Doing a bitwise operation on bytes

Question

I got two objects, a and b, each containing a single byte in a bytes object.

I am trying to do a bitwise operation on this to get the two most significant bits (big-endian, so to the left).

a = sock.recv(1)
b = b'\xc0'
c = a & b

However, it angrily spits a TypeError in my face.

Traceback (most recent call last):
  File "<stdin>", line 1, in <module>
TypeError: unsupported operand type(s) for &: 'bytes' and 'bytes'

Is there any way I can perform an AND operation on the two bytes without having to think of the host system's endianness?

Answer 1

A bytes sequence is an immutable sequence of integers (like a tuple of numbers). Unfortunately, bitwise operations are not defined on them—regardless of how much sense it would make to have them on a sequence of bytes.

So you will have to go the manual route and run the operation on the bytes individually.
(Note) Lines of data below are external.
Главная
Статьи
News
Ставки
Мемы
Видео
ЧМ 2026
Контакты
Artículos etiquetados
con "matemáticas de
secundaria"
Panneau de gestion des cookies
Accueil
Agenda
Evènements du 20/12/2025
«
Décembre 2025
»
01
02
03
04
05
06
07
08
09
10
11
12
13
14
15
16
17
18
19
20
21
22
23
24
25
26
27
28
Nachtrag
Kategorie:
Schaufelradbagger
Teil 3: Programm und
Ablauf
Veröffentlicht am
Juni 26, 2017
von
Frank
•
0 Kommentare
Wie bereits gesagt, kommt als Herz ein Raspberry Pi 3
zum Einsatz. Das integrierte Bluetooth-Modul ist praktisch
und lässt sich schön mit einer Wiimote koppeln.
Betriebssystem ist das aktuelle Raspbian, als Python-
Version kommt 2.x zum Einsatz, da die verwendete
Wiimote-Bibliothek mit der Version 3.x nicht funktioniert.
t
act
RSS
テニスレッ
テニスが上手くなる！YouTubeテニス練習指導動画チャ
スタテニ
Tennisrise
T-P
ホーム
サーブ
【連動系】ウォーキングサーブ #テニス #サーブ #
As you only have a single byte each, it’s really simple to do so though. For the same reason you also don’t need to care about endianness, as that’s only applicable when talking about multiple bytes.

So, you could do it like this:

>>> a, b = b'\x12', b'\x34'
>>> bytes([a[0] & b[0]])
b'\x10'

Answer 2

A more general answer

def andbytes(abytes, bbytes):
    return bytes([a & b for a, b in zip(abytes[::-1], bbytes[::-1])][::-1])

Though IMO pyhon bytes objects should aready do this....

Answer 3

If you have a large byte string, it will be more efficient to use

c = (int.from_bytes(a, 'big') & int.from_bytes(b, 'big')).to_bytes(max(len(a), len(b)), 'big')

thanks, @Eryk Sun